The Institutional Retirement Income Council, a non-profit think tank, has come out in support of the Department of Labor’s proposed rule on lifetime income illustrations.
In a letter to the DOL, William Charyk, president of the IRIC, said he believes that lifetime income illustrations and projections should be mandated as part of participants’ benefit statements.
“Given the risks defined contribution plan participants face, including a lack of understanding of how much they need for retirement, how long their funds will need to last and how to spend the funds when they do retire, it is imperative that participants receive this information. To make the disclosures voluntary would be seriously detrimental to them,” he said.
Several organizations have come out this week in opposition to the Department of Labor’s proposed rules, including the SPARK Institute and Putnam Investments. Both believe the lifetime income illustrations should be voluntary and plan sponsors should be able to use their own set of assumptions when furnishing these illustrations to participants. Many organizations say they have already put tools in place to help their plan participants discover their lifetime income options in retirement.
The DOL’s proposed rules would require that benefits statements for defined contribution plans include the projected account balance at a participant’s retirement age and an estimated lifetime income stream.
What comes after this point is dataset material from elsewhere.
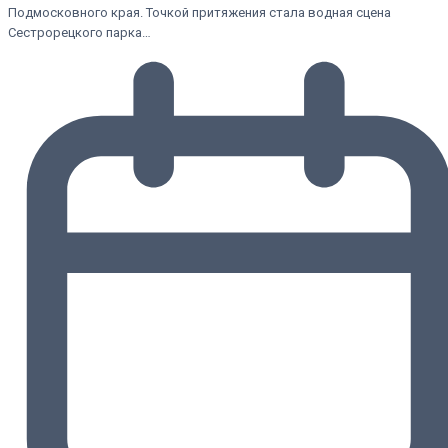
Подмосковного края. Точкой притяжения стала водная сцена
Сестрорецкого парка…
The benefit statement also would be required to provide an easy-to-understand explanation of the assumptions used to project the account balance to normal retirement age and to convert account balances into annuities or other lifetime income streams. It also would include a disclaimer that any projections are estimates and not guarantees.
The council said it realizes that the projection of future income streams based on an account balance is inherently uncertain and believes it would be a disservice to participants if this uncertainty were not explained. It recommended that a statement be included stating that the projection is based on a number of assumptions, including that the participant will use the account balance to purchase an immediate life annuity at retirement, and that monthly income amounts shown may or may not be achieved.
IRIC suggests that plans should be permitted to use “reasonable” assumptions for the income illustrations, but if plan sponsors and plan providers are free to use different assumptions in coming up with their projections, it would be a “disservice” to participants. That’s because the information given to them could vary and create confusion and disincentives to review and take action based on the illustrations.